Work request a:
Reproduce the rows word for word, beginning with the first row and stopping after the line that contains "Strapping band". Omit the pictures.

---------------

Another blood bath as the market free fell after three days of gains .Whether it was the looming Greek vote, the never ending panic margin selling on the Chinese market or the 6% fall in iron ore prices overnight, it added up to a nasty end to the week.
At one point the index was down nearly 100 points before some sense prevailed. Once again volume was not indicative of a panic sell off, more buyers stepping away unwilling to commit new funds before the weekend shenanigans.
Resource stocks were obviously the worst hit with Fortescue Metals (FMG) – 4.71% leading the falls with heavy hitter BHP -% not far behind. They suffered the double whammy of a falling ore price coupled with the falling oil price. The crashing Chinese stock market is doing nothing to help confidence in the economy and with a serious glut due to record production from both Australia and now Brazil, iron ore is looking decidedly wobbly.

---------------

Work request b:
According to the market report, which company led the falls among resource stocks?

---------------

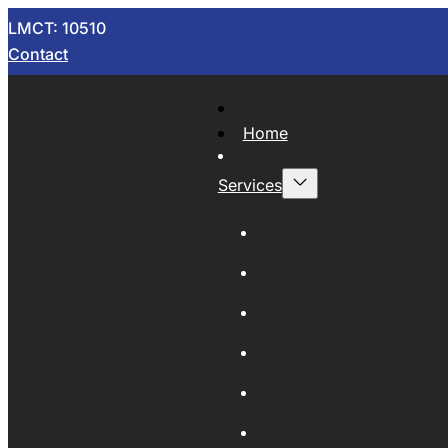
LMCT: 10510
Contact
Home
Services
Now Wrecking
Car Wreckers
Sell Your Car
Auto Parts
Wholesale Cars
Scrap Metal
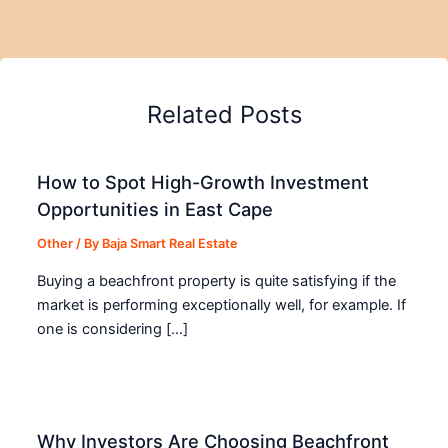
Related Posts
How to Spot High-Growth Investment
Opportunities in East Cape
Other
/ By
Baja Smart Real Estate
Buying a beachfront property is quite satisfying if the
market is performing exceptionally well, for example. If
one is considering […]
Why Investors Are Choosing Beachfront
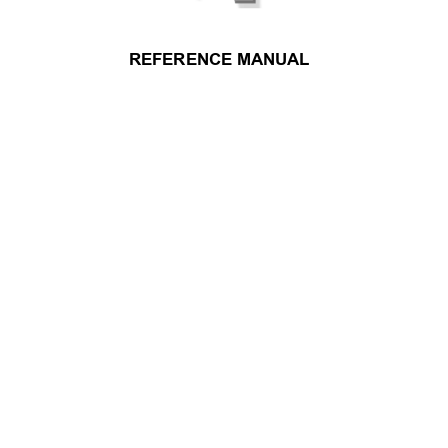
REFERENCE MANUAL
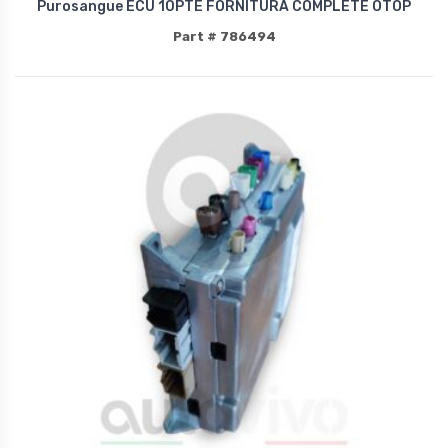
Purosangue ECU 10PTE FORNITURA COMPLETE OTOP
Part # 786494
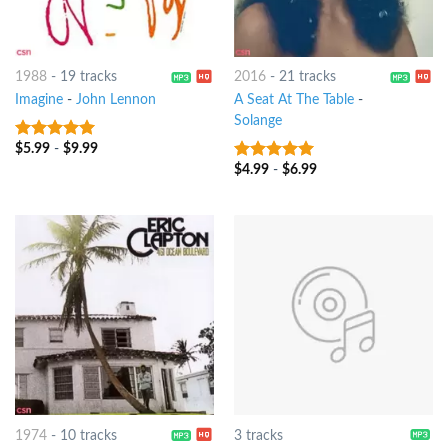
1988
-
19 tracks
2016
-
21 tracks
Imagine
-
John Lennon
A Seat At The Table
-
Solange
$
5.99
-
$
9.99
10
out of 5
$
4.99
-
$
6.99
10
out of 5
1974
-
10 tracks
3 tracks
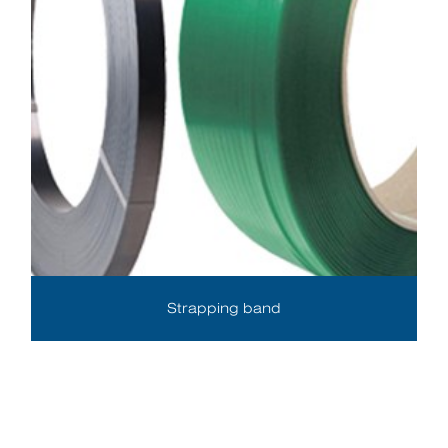
Strapping band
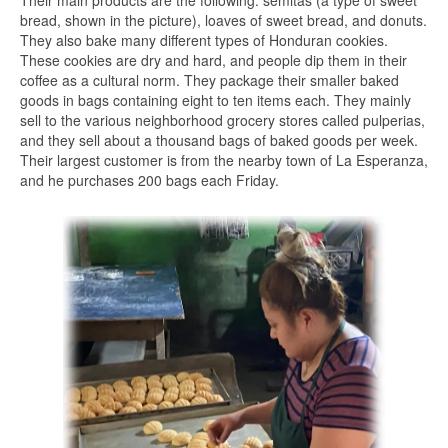
Their main products are the following: semitas (a type of sweet
bread, shown in the picture), loaves of sweet bread, and donuts.
They also bake many different types of Honduran cookies.
These cookies are dry and hard, and people dip them in their
coffee as a cultural norm. They package their smaller baked
goods in bags containing eight to ten items each. They mainly
sell to the various neighborhood grocery stores called pulperias,
and they sell about a thousand bags of baked goods per week.
Their largest customer is from the nearby town of La Esperanza,
and he purchases 200 bags each Friday.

---------------

Written reply a:
LMCT: 10510
Contact
Home
Services
Now Wrecking
Car Wreckers
Sell Your Car
Auto Parts
Wholesale Cars
Scrap Metal
Related Posts
How to Spot High-Growth Investment
Opportunities in East Cape
Other
/ By
Baja Smart Real Estate
Buying a beachfront property is quite satisfying if the
market is performing exceptionally well, for example. If
one is considering […]
Why Investors Are Choosing Beachfront
REFERENCE MANUAL
Purosangue ECU 10PTE FORNITURA COMPLETE OTOP
Part # 786494
1988
-
19 tracks
2016
-
21 tracks
Imagine
-
John Lennon
A Seat At The Table
-
Solange
$
5.99
-
$
9.99
10
out of 5
$
4.99
-
$
6.99
10
out of 5
1974
-
10 tracks
3 tracks
Strapping band

Written reply b:
Fortescue Metals (FMG)